The first, the correlation network, suggests that disrupted organ networks are linked with poor outcomes in critically ill patients. The second, the parenclitic network, examines organ connections within a patient to predict disease outcomes and responses to therapies. To highlight the potential of this field in counteracting pandemics, researchers from University College London analyzed COVID-19 patient data using network physiology to determine how it would guide treatment decisions and improve patient outcomes.

Of the 202 hospitalized COVID-19 patients whose data were analyzed, 54 died (designated as non-survivors) while the remaining 148 were discharged. The 54 non-survivors shared characteristics such as older age, reduced oxygen in blood vessels, lower blood pressure, and reduced levels of consciousness.

The non-survivors also had elevated creatinine, blood urea nitrogen (BUN), and aspartate aminotransferase (AST) levels, which are clinical signs of dehydration and damage to the liver, heart, and muscles. By using physiological network analysis of the data, the researchers identified two clusters of organ connectivity in patients: a renal cluster and a liver enzyme cluster.

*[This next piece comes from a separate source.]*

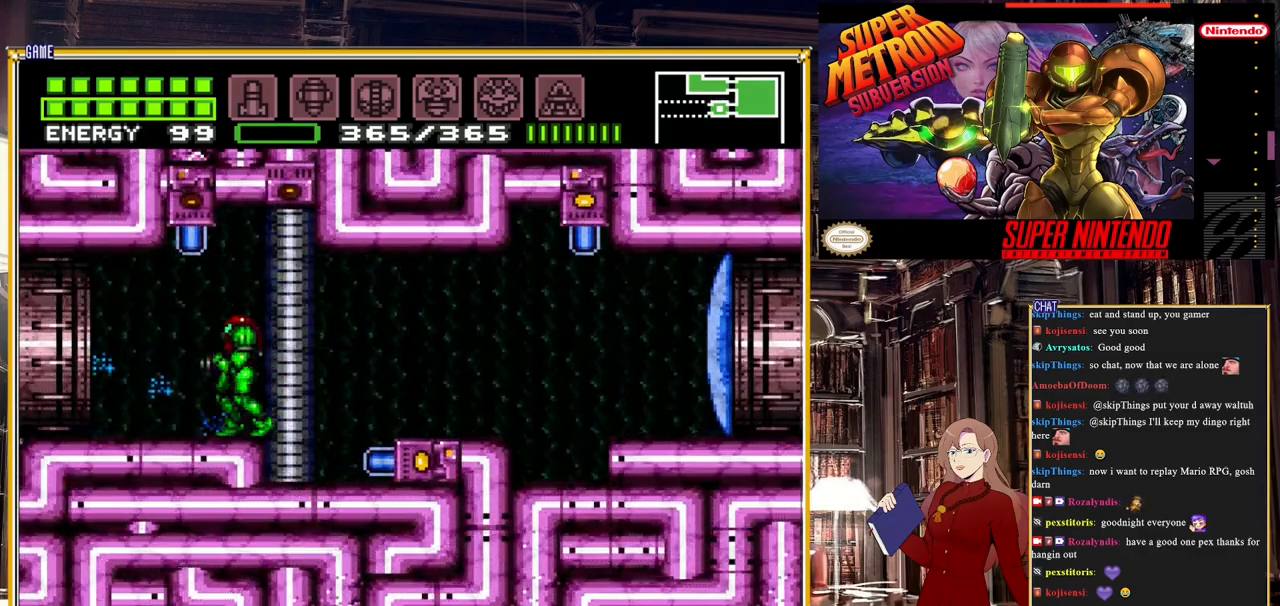
{"buttons": ["DPAD_UP"], "events": [[33, "Y", "down"], [100, "Y", "up"], [150, "DPAD_UP", "up"], [383, "DPAD_UP", "down"]]}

Among the renal cluster, non-survivors had higher BUN levels, which corresponded with higher potassium levels, suggesting kidney damage. On the other hand, survivors did not have this correlation. Instead, survivor potassium levels were correlated with healthy blood pH, as potassium can serve as an adaptive response to disrupted pH.

From this cluster, the researchers conclude that the potassium-pH relationship in survivors reflects physiological compensation during disease. In contrast, the BUN-potassium relationship in non-survivors reflects a life-threatening disruption. With this information, medical personnel could be warned against using medications or antivirals that are toxic to the kidneys during the initial stages of an outbreak.

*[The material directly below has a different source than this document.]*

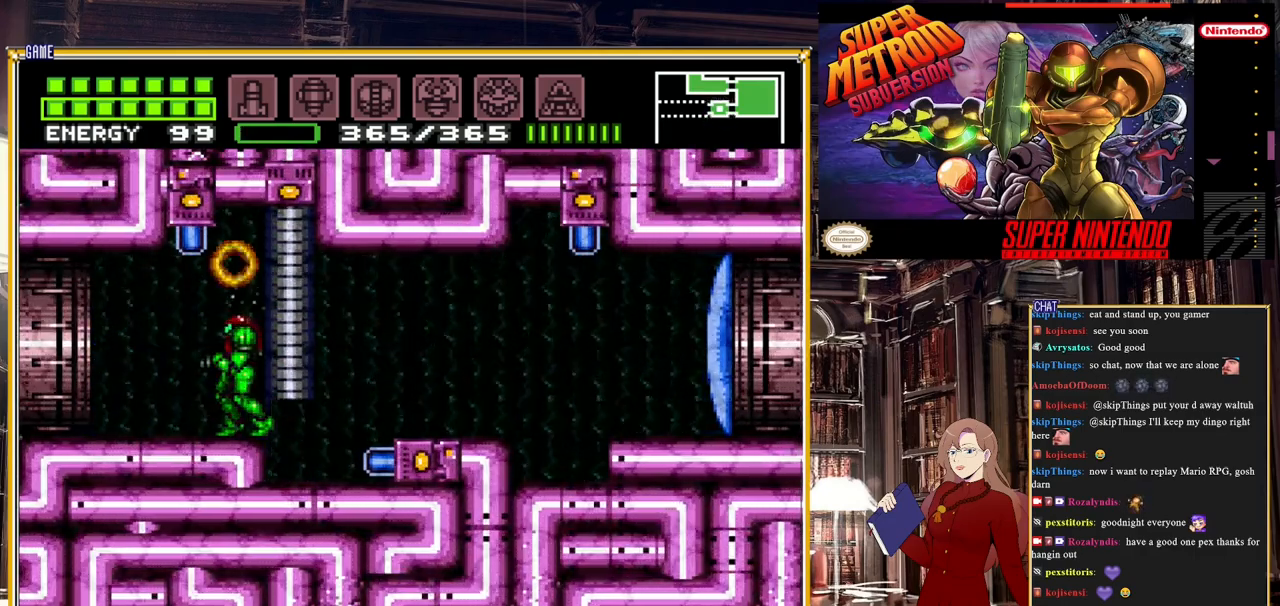
{"buttons": ["DPAD_RIGHT"], "events": [[133, "DPAD_RIGHT", "down"], [300, "A", "down"], [433, "A", "up"]]}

In the liver enzyme cluster, AST levels were associated with reduced levels of consciousness in the non-survivors. The researchers state that this association may be due to the liver-brain connection or impairments in urea recycling, but further research is needed to confirm these hypotheses. However, this cluster is still valuable information, as the effects of COVID-19 on the liver are complex, and the levels of liver enzymes during infection have been a predictor for patient mortality.

Taken together, these findings demonstrate that focusing on networks of organ interactions can significantly improve our understanding, monitoring, and treatment of disease during fast-moving outbreaks. This study applied physiological network patterns to COVID-19 patient data to distinguish adaptive responses from dangerous system failures.

More importantly, this approach is not limited to COVID-19. Any emerging pathogen that triggers cascading effects across organ systems, such as influenza, Ebola, dengue, etc., could be better managed by mapping how disruptions spread through the body’s interconnected networks. By expanding focus from individual organ health to whole-body health, physiology networking can identify early warning signatures of organ stress, predict which patients are likely to develop critical symptoms, and highlight which treatments may worsen underlying vulnerabilities. As a tool, network physiology can strengthen outbreak preparedness across a wide range of diseases.

Reference

Ji CX, Sorouri M, Abdollahi M, Paknejad O, & Mani AR. (2025) Can physiological network mapping reveal pathophysiological insights into emerging diseases? Lessons from COVID-19. at Plos One 20(11): e0337333.